§ **Extrait du texte**
--------------------------------------------------

La morale avant Socrate

Charles Renouvier
À quelque antiquité que l'on remonte dans l'histoire des Grecs, avant le commencement de leur chronologie positive, on les trouve en possession d'une liberté d'esprit singulière. Les poésies homériques nous montrent partout des croyances sans dogmes arrêtés et imposés. Le sentiment moral s'y fait jour dans les jugements, dans les maximes, dans les traits rapportés de la vie des hommes, et il y est comme spontané, franc et naturel, libre des altérations et des simulations, et sans aucune trace de l'esprit de système qui révéleraient l'existence et les œuvres d'un sacerdoce armé du pouvoir «spirituel». Tout y sort immédiatement de la conscience, le bien et le mal, le beau et le laid qui procèdent, en chaque situa tion, de la coutume et de la nature. Dans les poèmes d'Hésiode, que l'on estime ou peu s'en faut contemporains des premiers, mais qui appartiennent à un milieu si différent, on oserait presque dire bourgeois, nous voyons apparaître la morale proprement dite, et en même temps la réflexion attristée, une sorte de pessimisme. Les préceptes de justice et de prudence, le précepte du travail, point très remarquable, se joignent à l'éloge de la piété, parmi les plaintes sur la dureté de la condition des hommes.

Deux ou trois siècles plus tard, quoique l'orphisme et les mystères soient nés, avec la tendance d'une certaine classe d'esprits à l'établissement d'un régime sacerdotal, la Grèce nous montre dans la personne du sage ce qu'elle nous a montré dans celle du poète, la liberté de l'âme, et de plus un effort propre pour atteindre la connaissance raisonnée des choses et se donner des règles de conduite. Le groupe à demi légendaire des sept sages, ce qu'on nous rapporte de la vie et des sentences de ces hommes devenus des types du savoir, aux yeux de la postérité, dénotent la possession de soi-même chez le penseur, et l'aptitude à la critique, aux recherches, aux découvertes. En un sens, ce ne serait pas assigner le commencement de la morale que de citer les sentences de tels ou tels de ces hommes, pas plus que de rapporter celles des Travaux et des jours d'Hésiode, ou de recueillir celles d'Homère, ou même de remarquer l'esprit d'après lequel sont constituées des personnes mythiques comme Dikè, Thémis et Athènè, ou enfin la signification étymologique des mots qui fixent le caractère divin dans la notion d'ordre, c'est-à-dire de raison. Mais, en un sens aussi, quand on rapproche tout cela du caractère d'un peuple qui, dans ses créations de tout genre s'est montré si apte à la réflexion et à l'analyse, si ouvert à l'impartiale vérité, si porté à observer et à raconter toutes choses et lui-même, il faut bien reconnaître la présence latente de la philosophie morale, et déjà l'étude de la conscience. Les inscriptions fameuses du temple de Delphes: Rien de trop, Connais-toi toi-même, et les sentences des Sages. et les moralités d'Ésope, et les maximes les plus communes des poètes gnomiques sont quelque autre chose que de simples conseils, et doivent passer pour les préludes du mouvement d'où sortirent des écoles qui visèrent à l'établissement d'une science des mœurs.

--------------------------------------------------

§ **Objectif de la tâche**
Rédigez la suite du texte sur la morale grecque avant Socrate, en reprenant juste après sa dernière phrase.

§ **Données enregistrées**
--------------------------------------------------

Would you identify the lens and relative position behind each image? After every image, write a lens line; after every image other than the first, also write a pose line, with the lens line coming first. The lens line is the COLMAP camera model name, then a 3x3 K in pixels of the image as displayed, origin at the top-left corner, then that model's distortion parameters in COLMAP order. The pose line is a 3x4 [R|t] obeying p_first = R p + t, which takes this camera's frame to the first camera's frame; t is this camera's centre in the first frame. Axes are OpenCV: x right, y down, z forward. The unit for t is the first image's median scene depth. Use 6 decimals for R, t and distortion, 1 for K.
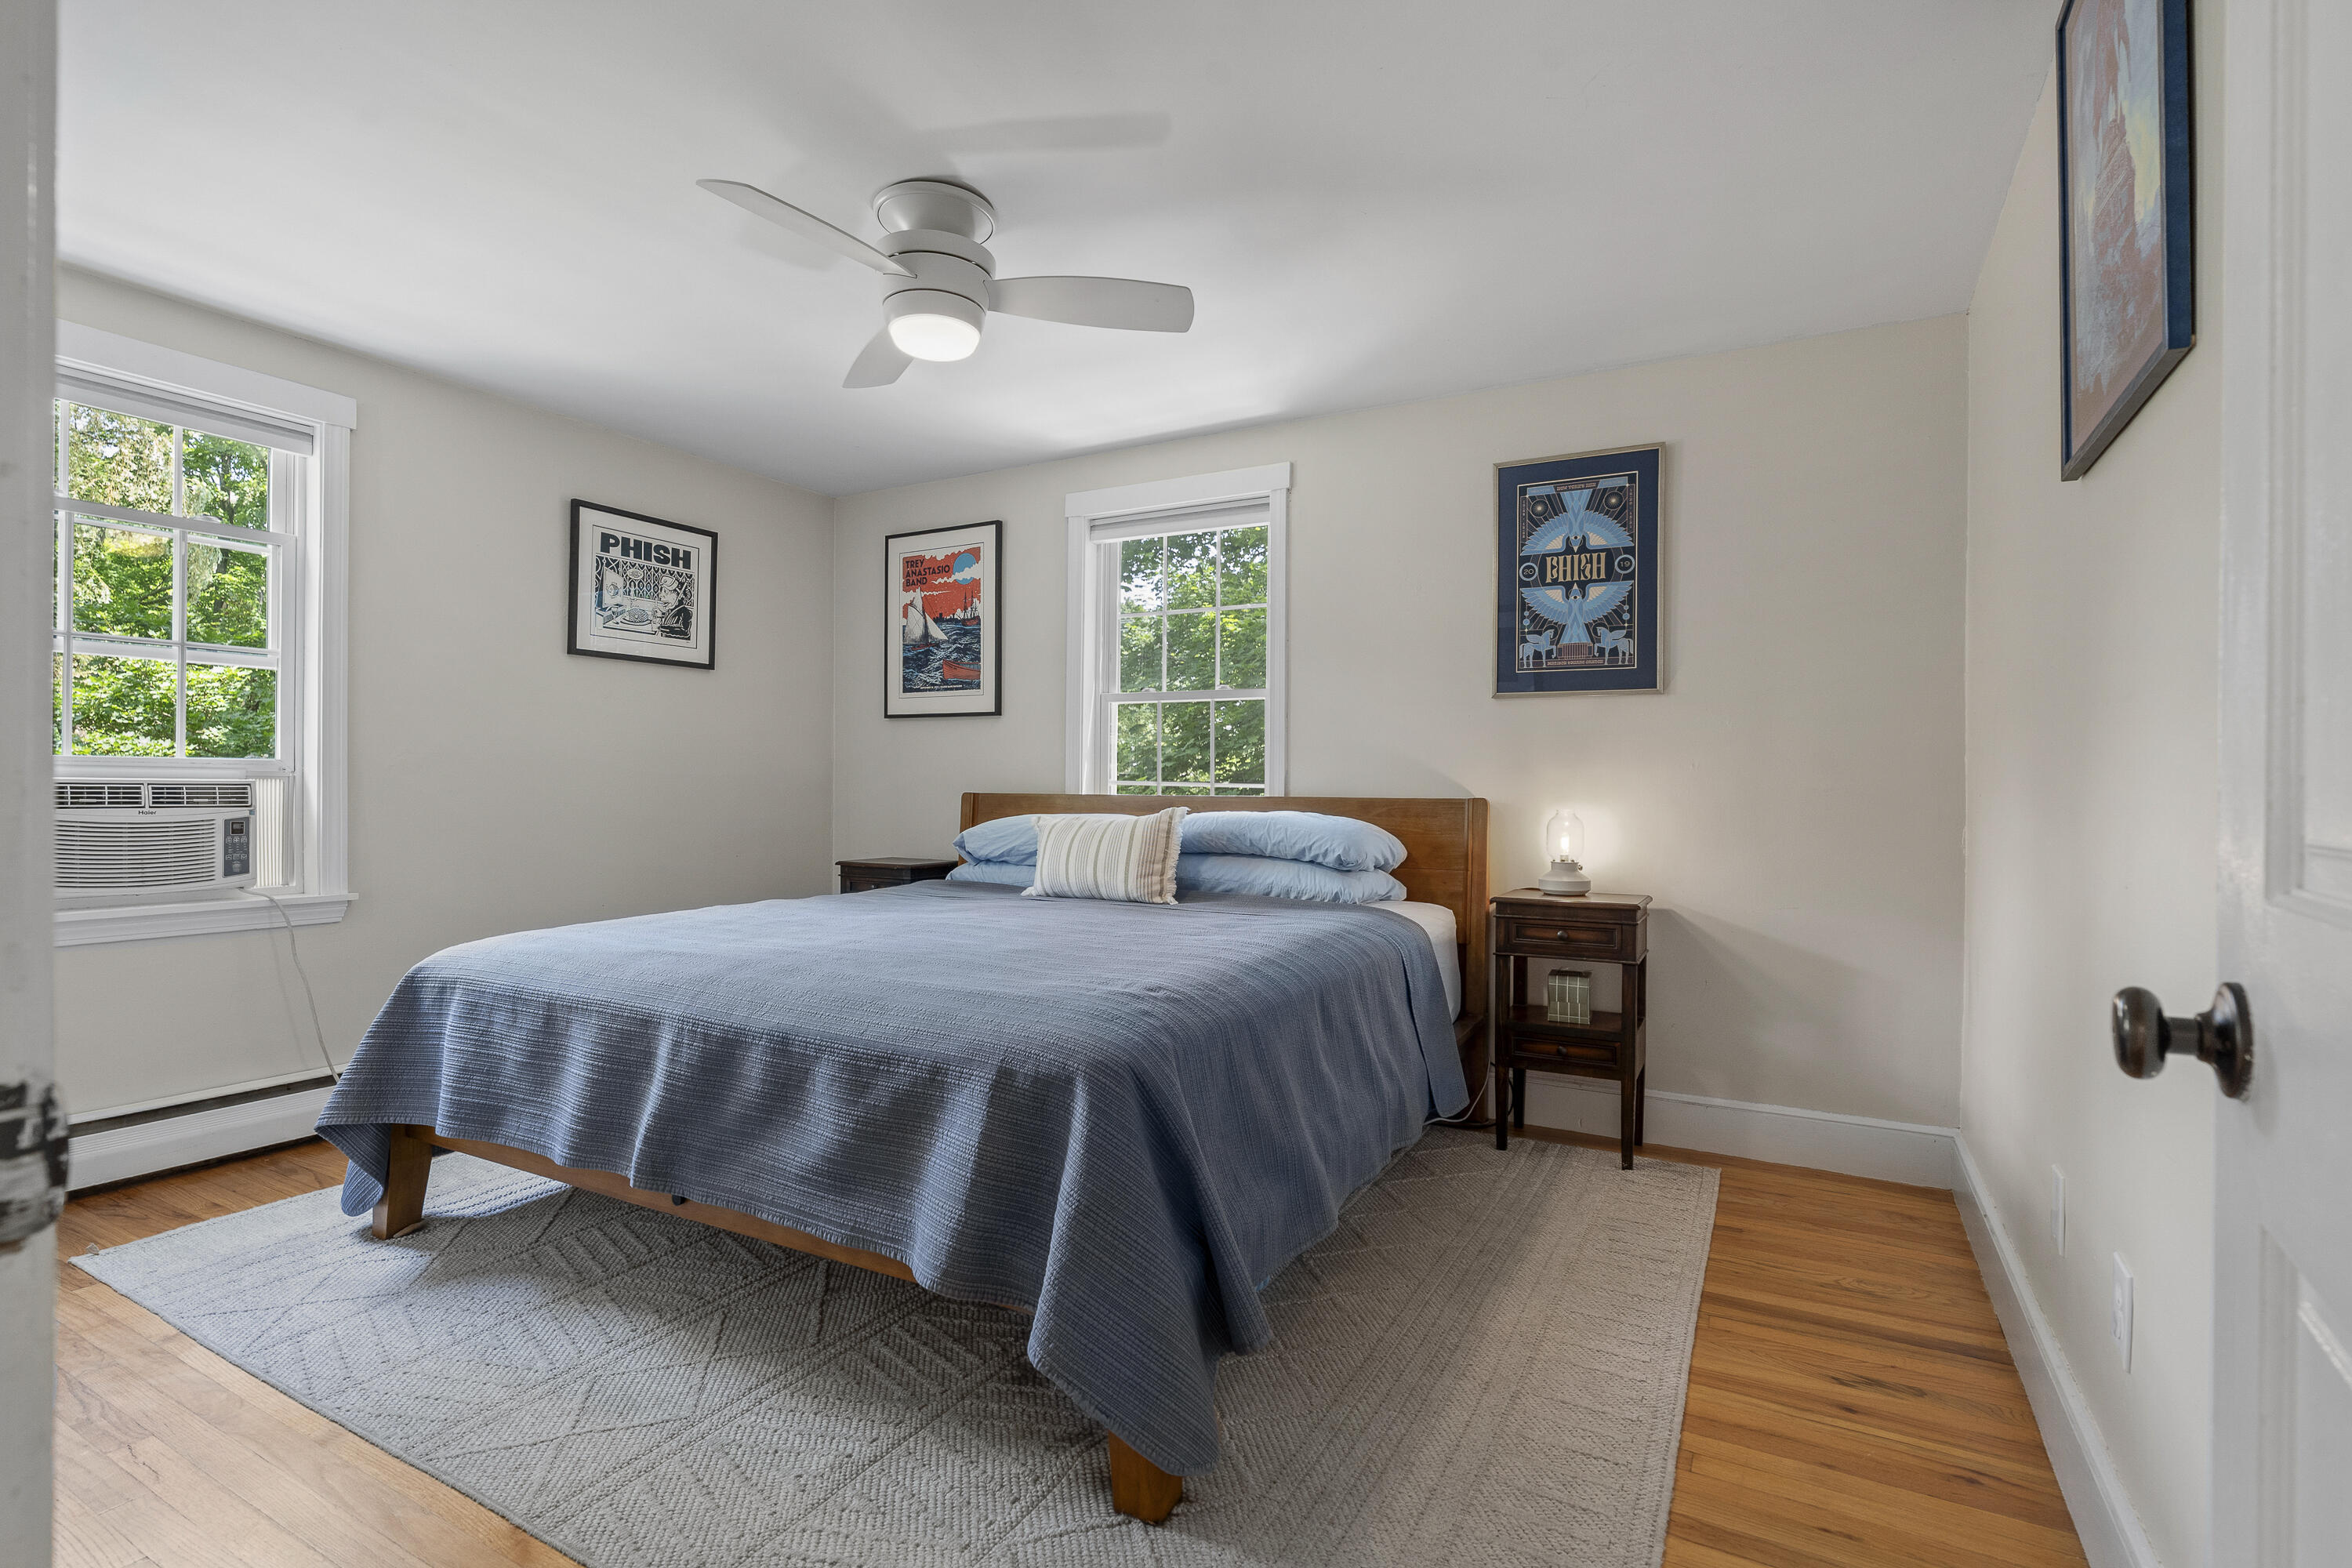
lens RADIAL K [[1073.2, 0, 1181.6], [0, 1073.2, 790.8], [0, 0, 1]] dist [-0.009884, 0.002285]
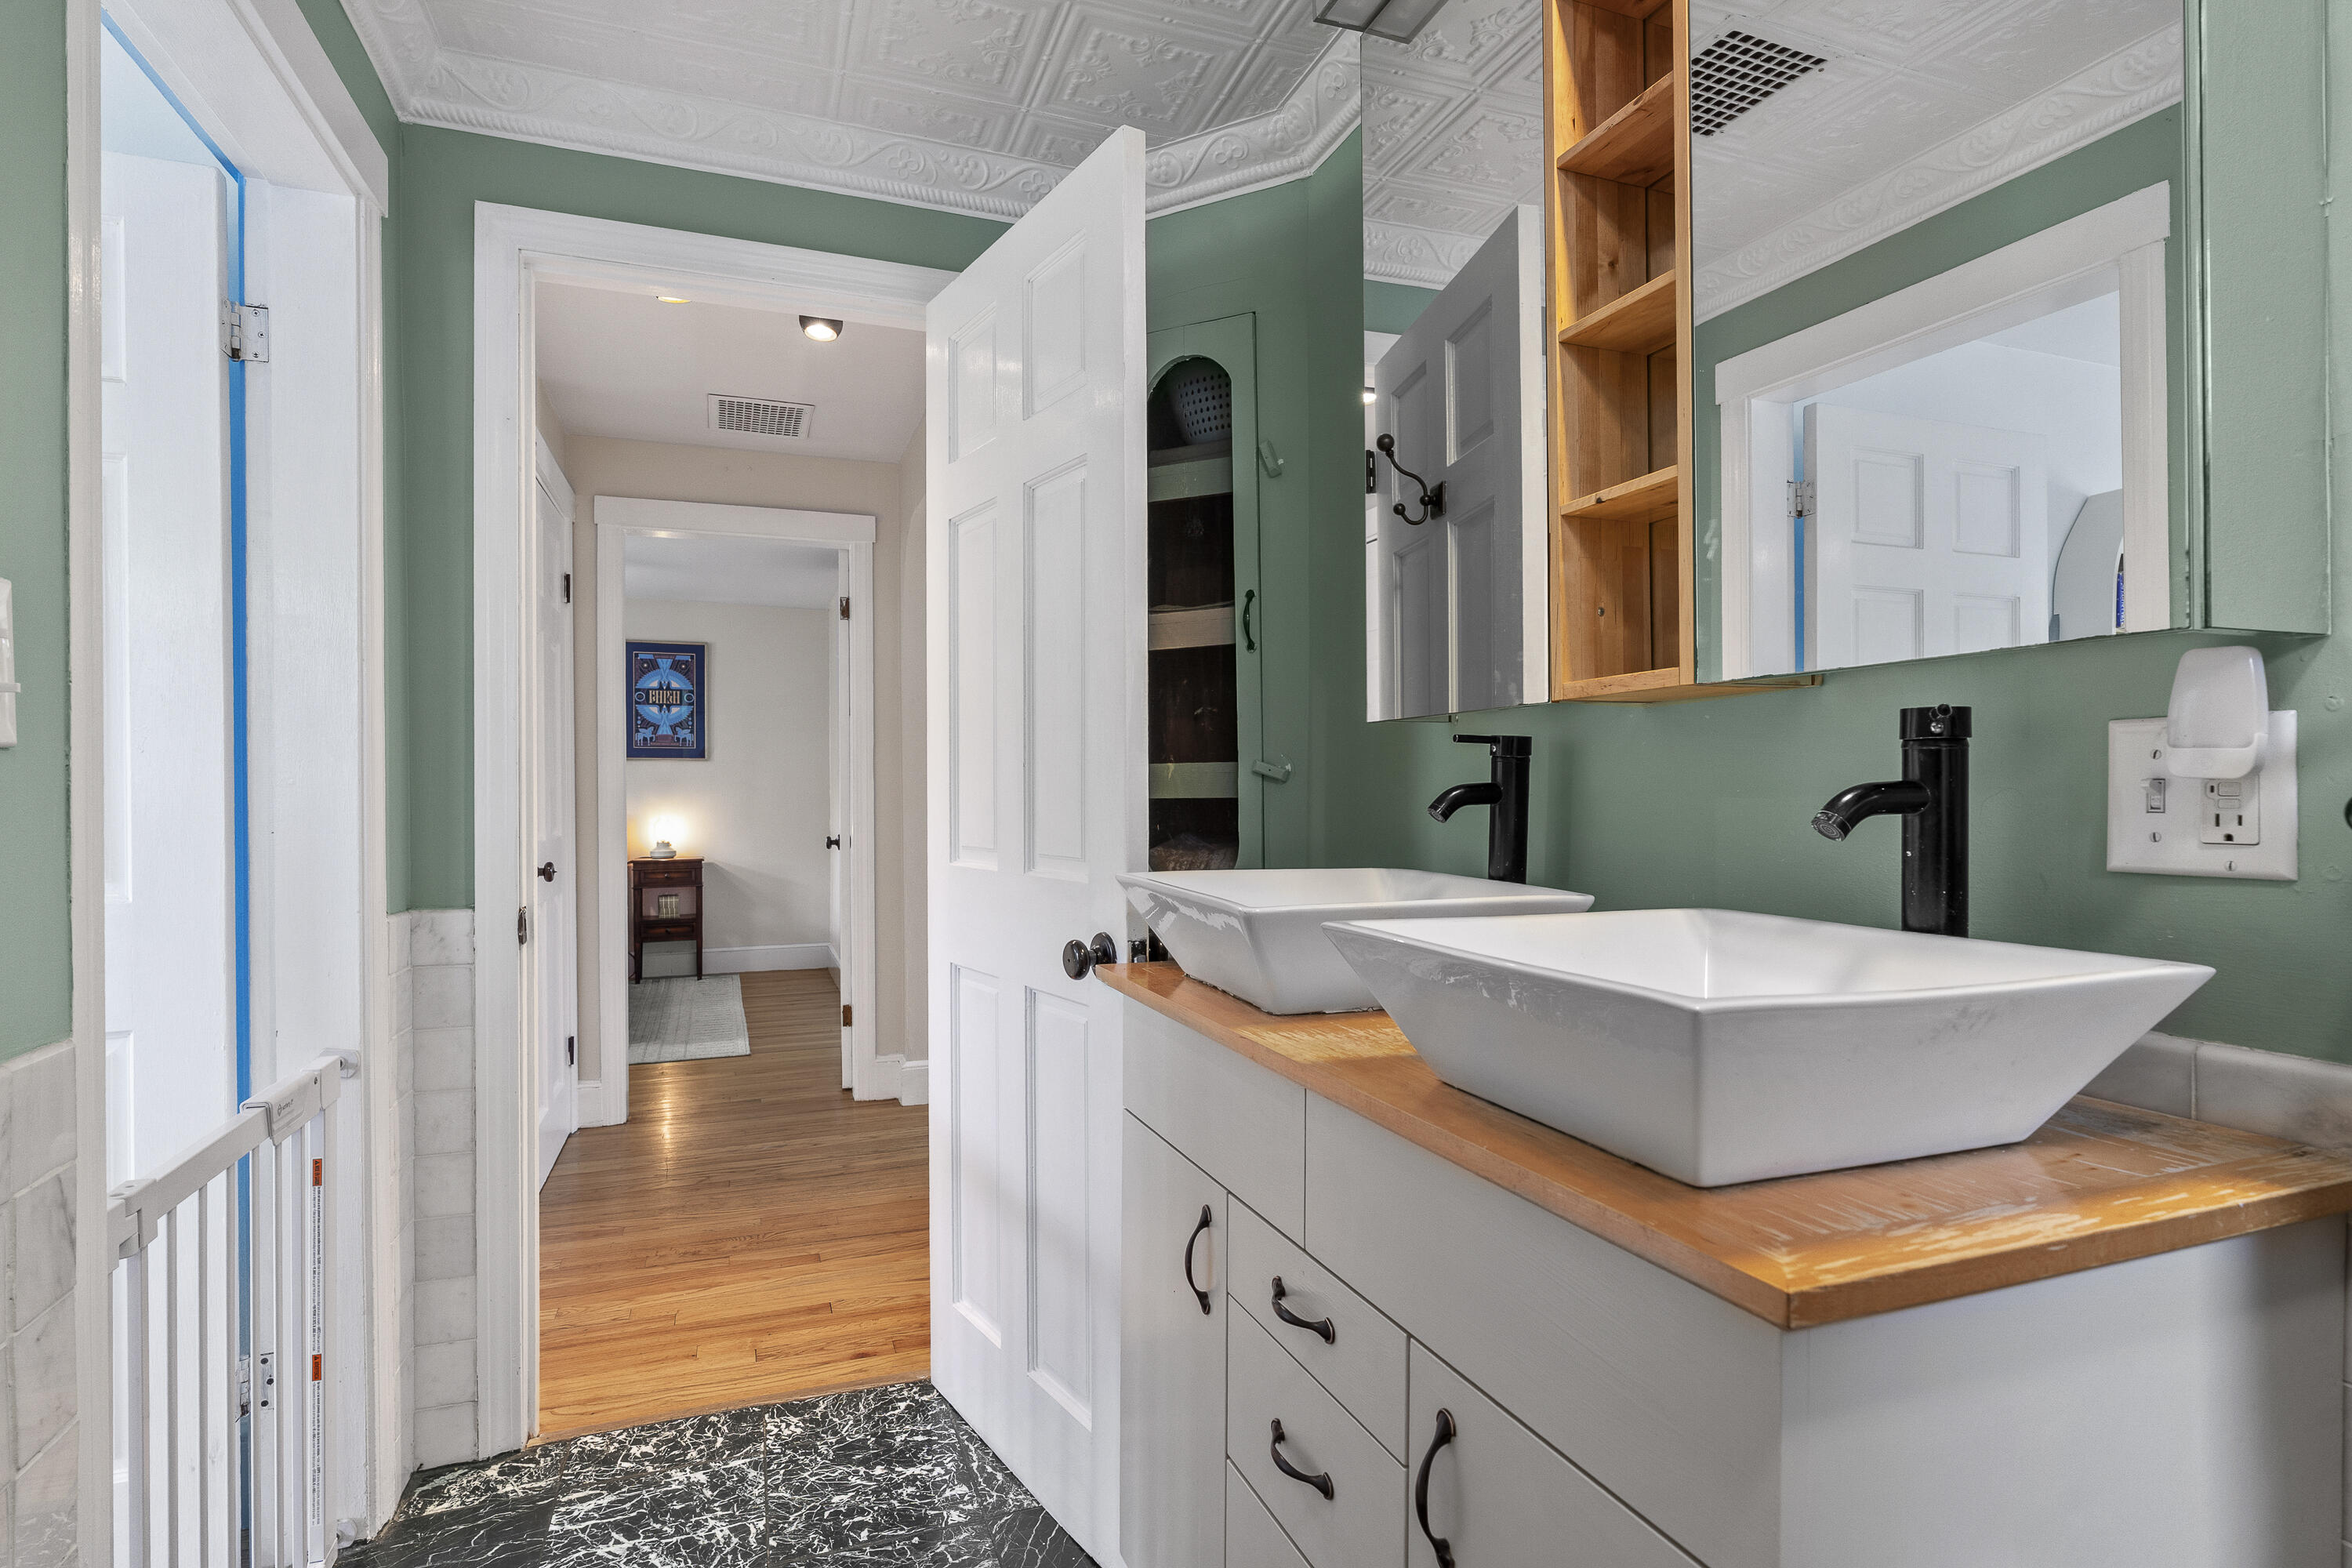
lens RADIAL K [[1205.3, 0, 1177.6], [0, 1205.3, 793.8], [0, 0, 1]] dist [-0.001810, -0.000101]
pose [[0.635729, -0.011983, 0.771819, -0.784036], [0.013224, 0.999902, 0.004631, -0.023107], [-0.771799, 0.007263, 0.635825, -1.207737]]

--------------------------------------------------

§ **Résultat de la tâche**
Dans ce qui nous est parvenu des poètes gnomiques antérieurs à ces écoles, ce que nous trouvons de plus remarquable, c'est un sentiment très décidément pessimiste de la vie humaine, de son incertitude et de ses misères, et du peu de satisfaction que donnent les passions. Puis c'est la notion forte de la justice, la ferme recommandation de l'observer, comme la plus sûre des méthodes, malgré la remarque amère de son opposition avec la marche du monde, avec la volonté de Zeus, supposé que Zeus soit, comme on le dit, le répartiteur des biens et des maux; c'est la protestation de la conscience contre la loi de solidarité en vertu de laquelle les bons sont atteints par les peines qui ne devraient frapper que les méchants: en un mot la pensée d'où le problème de la théodicée est sorti en d'autres lieux et d'autres religions. La conclusion morale de ces réflexions est le conseil de prudence et de tempérance, l'invitation à fuir les passions et toutes les conditions, autant qu'elles dépendent de nous, desquelles naissent les dangers et les troubles de la vie. Cet enseignement est donc surtout à l'adresse de l'individu et vise à lui procurer la tranquillité de l'âme. Un grand nombre des écoles dogmatiques n'ont pas, nous le verrons, différé de ces moralistes du sixième siècle dans l'appréciation du bonheur et dans la définition de la sagesse. Elles n'ont atteint que rarement dans leurs motifs le degré de pessimisme d'un Théognis et d'un Solon.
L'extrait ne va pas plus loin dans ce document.